- Case title:
- Appellant name:
- Status of case: Unreported
- Hearing date:
- Promulgation date:
- Publication date:
- Last updated on:
IN THE UPPER TRIBUNAL
IMMIGRATION AND ASYLUM CHAMBER
Case No: UI-2022-003307
First-tier Tribunal No: EA/04171/2021
THE IMMIGRATION ACTS
Decision & Reasons Issued:
On 27 April 2023
UPPER TRIBUNAL JUDGE JACKSON
Abdul Haseeb Mohammed
(NO ANONYMITY ORDER MADE)
SECRETARY OF STATE FOR THE HOME DEPARTMENT
Determined on the papers on 7 March 2023
DECISION AND REASONS
1. The Appellant appeals with permission against the decision of First-tier Tribunal Judge Kaler promulgated on 4 April 2022, in which the Appellant’s appeal against the decision to refuse his application for settled and pre-settled status under the EUSS dated 4 March 2021 was dismissed.
2. The Appellant is a national of India, born on 10 July 1985, who made an application under the EUSS on 2 November 2020 as a dependent family member of an EEA national.
3. The Respondent refused the application the basis that the Appellant did not meet the definition of a dependent relative in Annex 1 of Appendix EU and had not been issued with a family permit or residence card under the Immigration (European Economic Area) Regulations 2016 and as such did not meet the requirements for settled status as a family member of a relevant EEA citizen.
4. Judge Kaler dismissed the appeal in a decision promulgated on 4 April 2022 on all grounds. It was common ground before the First-tier Tribunal that the Appellant was required to hold a ‘relevant document’ to satisfy the requirements of Appendix EU to the Immigration Rules, which he did not and it was found that the Respondent was not required to consider whether the Appellant’s application under the EUSS should have been made under any other provision.

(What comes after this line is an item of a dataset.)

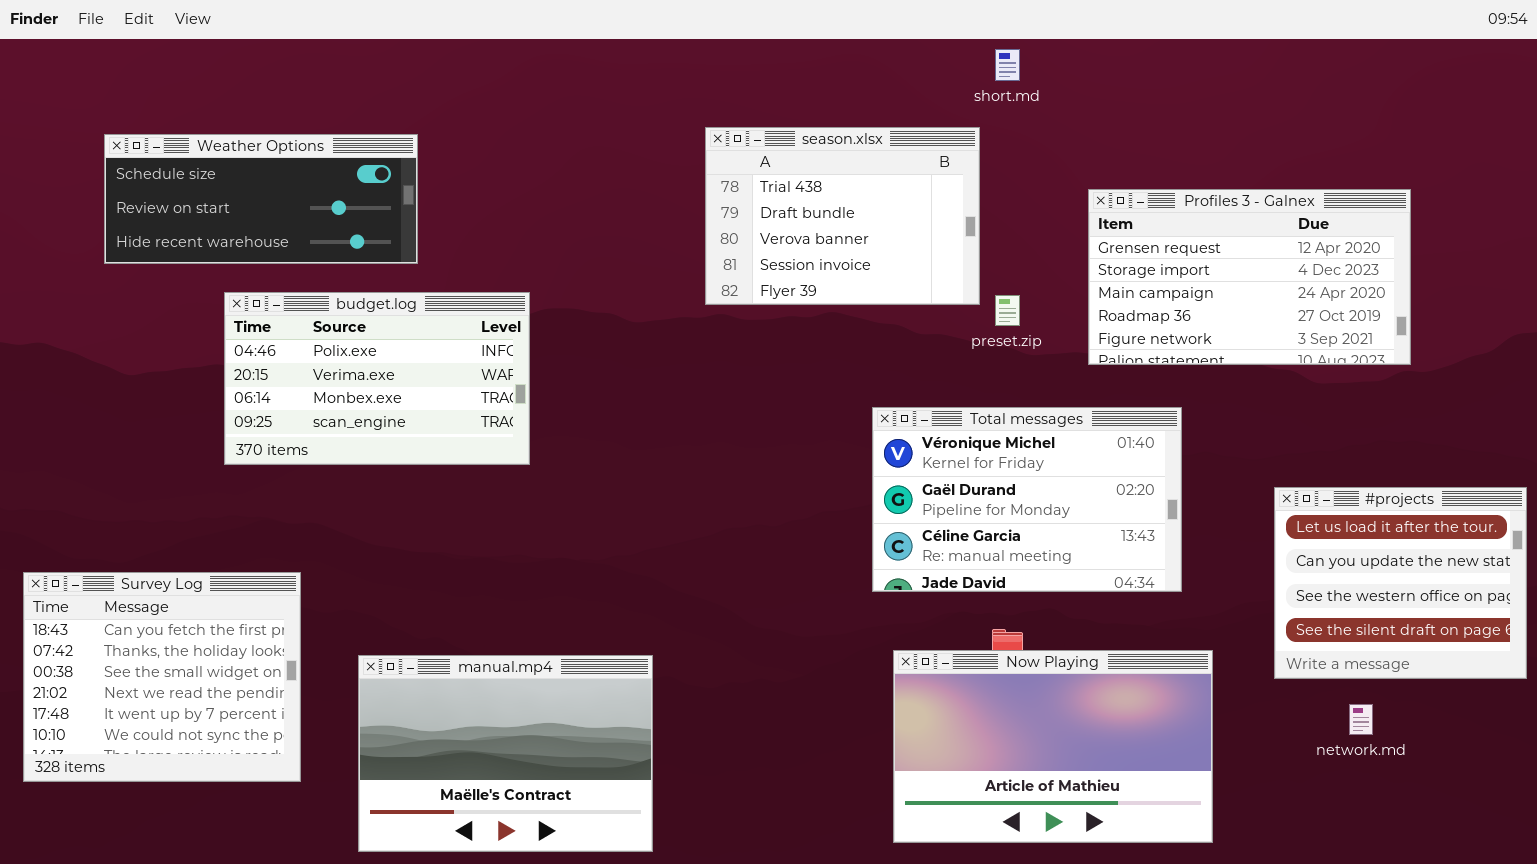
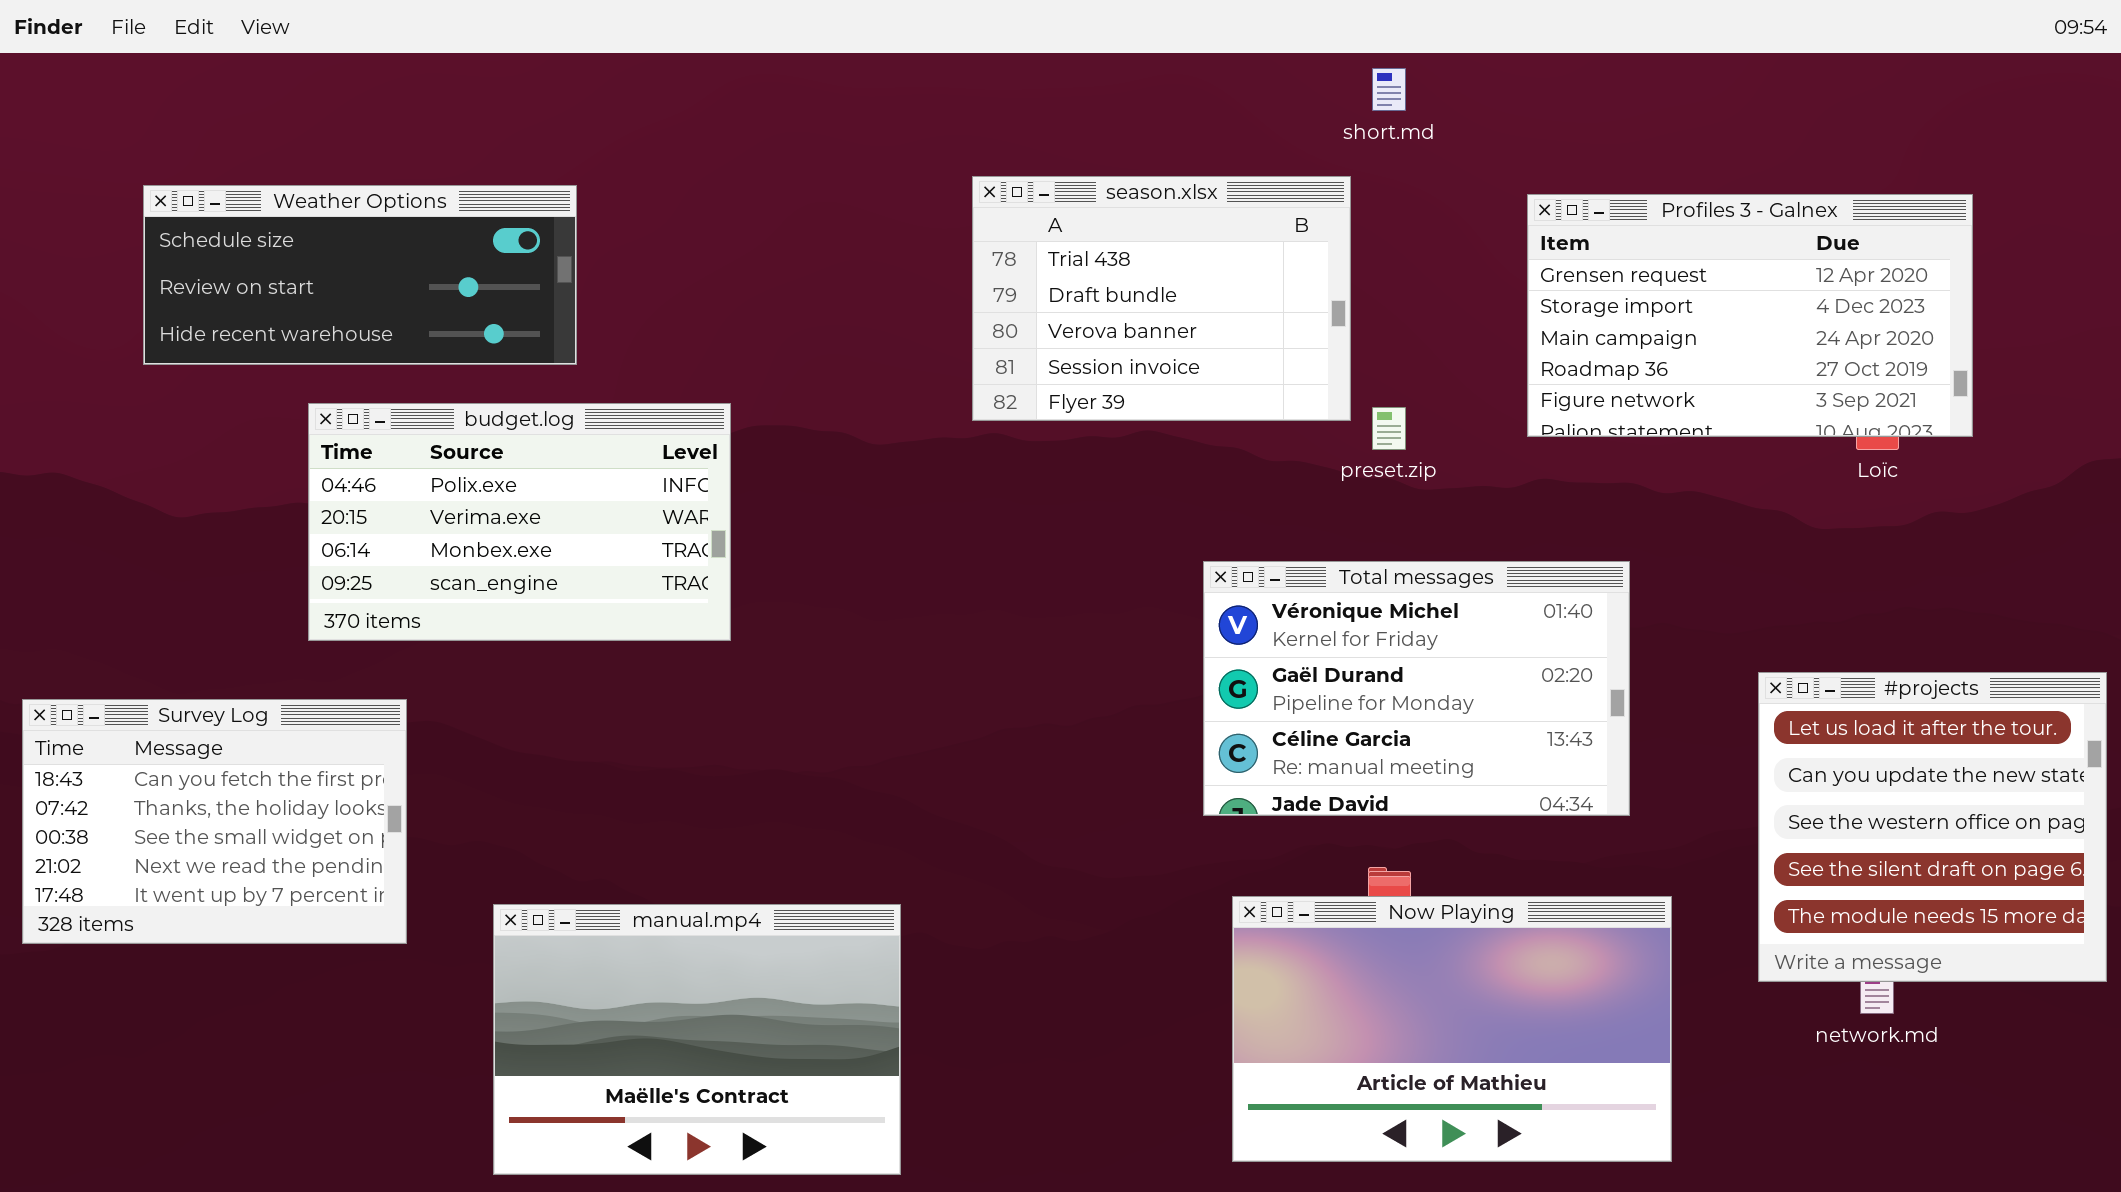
Profiles 3 - Galnex: [1088,189,1411,365] -> [1527,194,1973,437], moved
#projects: [1274,487,1527,679] -> [1758,672,2107,982], resized
Survey Log: [23,572,301,782] -> [22,699,407,944], moved, resized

5. The Appellant appeals on the ground that the First-tier Tribunal erred in law in failing to determine whether the Respondent’s decision breached any of the Appellant’s rights under the Withdrawal Agreement. Specifically, that the First-tier Tribunal did not consider whether the Respondent should have treated the EUSS application, made before the specified date, as if made under the Immigration (European Economic Area) Regulations 2016 and that the Withdrawal Agreement included a positive obligation on the Respondent to help applicants prove their eligibility and give an applicant the opportunity to correct any deficiencies, errors or omissions to ensure the decision is not disproportionate.
6. Permission to appeal was granted by First-tier Tribunal Judge Povey in a decision dated 21 June 2022 on the basis that it was arguable that the Judge erred in failing to determine a possible ground of appeal under the Withdrawal Agreement, or arguably erred in failing to provide adequate reasons in relation to it.
7. The grant of permission to appeal was prior to the decision of the Upper Tribunal in Batool and others (other family members: EU exit)  UKUT 00219 (IAC) in which it was held:
(1) An extended (ako other) family member whose entry and residence was not being facilitated by the United Kingdom before 11pm GMT on 31 December 2020 and who had not applied for facilitation of entry and residence before that time, cannot rely upon the Withdrawal Agreement or the immigration rules in order to succeed in an appeal under the Immigration (Citizens’ Rights Appeals) (EU Exit) Regulations 2020.
(2) Such a person has no right to have any application they have made for settlement as a family member treated as an application for facilitation and residence as an extended/other family member.
8. On 21 November 2022 I issued directions to the parties making reference to the case of Batool and indicating a preliminary view that for the reasons set out in that decision, there is no material error of law in the First-tier Tribunal’s decision for failure to consider whether the decision breached the Withdrawal Agreement in circumstances where the appeal could not possibly succeed on that basis because the Appellant’s entry and/or residence was not being facilitated before 31 December 2020, nor had the Appellant made any such application for the same. The parties were invited to make written submissions if opposed to the proposed course of action of dismissing the appeal on the basis that there was no material error of law in the First-tier Tribunal’s decision. Neither party has made any submissions objecting to the proposal and in the circumstances, it is in the interests of justice to issue a written decision on the papers pursuant to rule 34 of the Tribunal Procedure (Upper Tribunal) Rules 2008.
Findings and reasons
9. For the reasons already set out above, there was no material error of law in the First-tier Tribunal’s decision for failing to consider whether the Respondent’s decision breached the Withdrawal Agreement or should have been treated by the Respondent as an application under the Immigration (European Economic Area) Regulations 2016. For the reasons set out in Batool, those arguments could not possibly have succeeded before the First-tier Tribunal on the facts of this case.
Notice of Decision
The making of the decision of the First-tier Tribunal did not involve the making of a material error of law. As such it is not necessary to set aside the decision.
The decision to dismiss the appeal is therefore confirmed.